Nachhaltige Investments

Allianz Österreich

CEO Remi Vrignaud ©Allianz Österreich

Bereits 91,3 Prozent der 5,7 Milliarden Euro umfassenden Kapitalanlagen der Allianz erfüllen Nachhaltigkeitskriterien. Ein deutlicher Anstieg im Vergleich zu 88 Prozent im Vorjahr. Das bestätigt die aktuelle Analyse des Wiener Sustainable-Finance-Sozialunternehmens ESG Plus. Schon 2014 hat das Unternehmen seine Investmentstrategie neu ausgerichtet und mit dem WWF vertraglich vereinbart, die gesamten in Österreich gemanagten Kapitalanlagen der Sach- und Lebensversicherungsgesellschaft in Richtung Nachhaltigkeit zu lenken.

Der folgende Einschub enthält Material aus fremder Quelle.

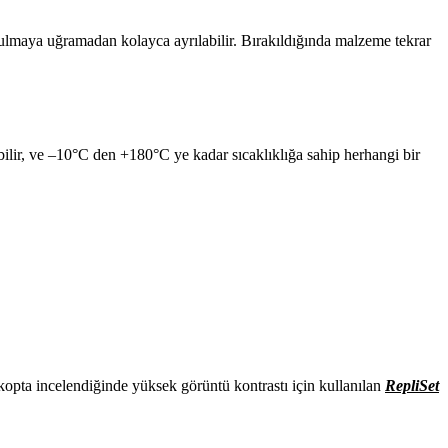
zulmaya uğramadan kolayca ayrılabilir. Bırakıldığında malzeme tekrar
bilir, ve –10°C den +180°C ye kadar sıcaklıklığa sahip herhangi bir
skopta incelendiğinde yüksek görüntü kontrastı için kullanılan
RepliSet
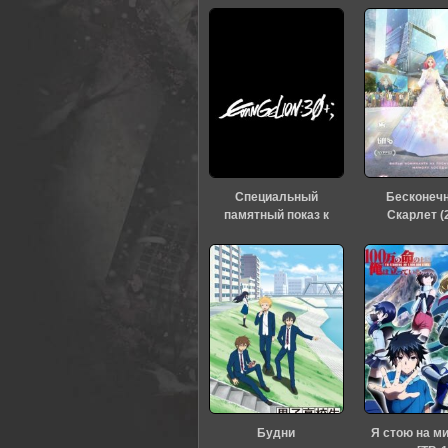
Специальный
Бесконеч
памятный показ к
Скарлет (
тридцатилетию
«Евангелиона» (2026)
Будни
Я стою на м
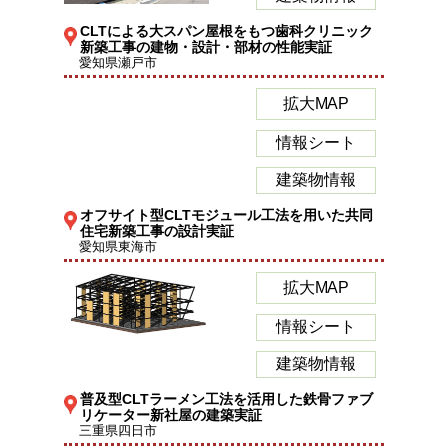
CLTによる大スパン屋根をもつ歯科クリニック
新築工事の建物・設計・部材の性能実証
愛知県瀬戸市
拡大MAP
情報シート
建築物情報
オフサイト型CLTモジュール工法を用いた共同
住宅新築工事の設計実証
愛知県東海市
拡大MAP
情報シート
建築物情報
普及型CLTラーメン工法を活用した鉄骨ファブ
リケーター新社屋の建築実証
三重県四日市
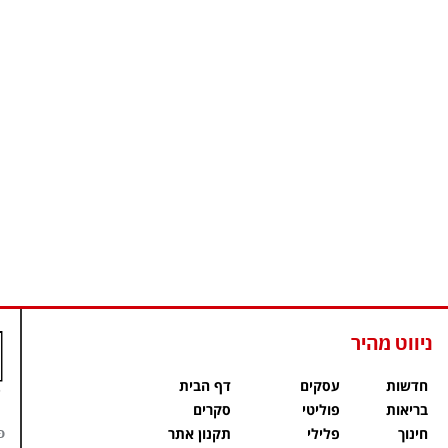
ניווט מהיר
חדשות
עסקים
דף הבית
בריאות
פוליטי
סקרים
פ
חינוך
פלילי
תקנון אתר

Die Allianz und der WWF fordern nun auch von Branchenkollegen die Umsetzung vergleichbarer Maßnahmen und Ziele. Nachhaltigkeitsaspekte müssen im Rahmen von Finanzentscheidungen systematisch Berücksichtigung finden. Um den Temperaturanstieg durch den Klimawandel im Vergleich zur vorindustriellen Zeit auf deutlich unter 2 Grad bzw. 1,5 Grad zu beschränken, wie im Pariser Klimaabkommen beschlossen, ist eine umfangreiche Dekarbonisierung unseres Wirtschaftssystems notwendig. Die Finanzbranche nimmt dabei eine Schlüsselrolle ein, macht es doch einen großen Unterschied, ob Geldströme in CO2-intensive Branchen, wie den Kohleabbau, oder nachhaltige Wirtschaftsbereiche, wie den öffentlichen Verkehr, fließen. Allein zur Erreichung der EU-Klimaziele bis 2030 muss eine jährliche Investitionslücke von fast 180 Milliarden Euro geschlossen werden. „Wenn es um die Klimawende geht, ist unser Kapital unser wichtigster Hebel. Deshalb investieren wir in Bereiche, die Zukunft haben und Zukunft schaffen, wie zum Beispiel erneuerbare Energien oder den Gesundheitssektor und lassen unseren Fortschritt jährlich überprüfen“, so CEO Rémi Vrignaud. Damit die Transformation gelingt, braucht es sowohl in der Politik als auch in der gesamten Branche ein Umdenken.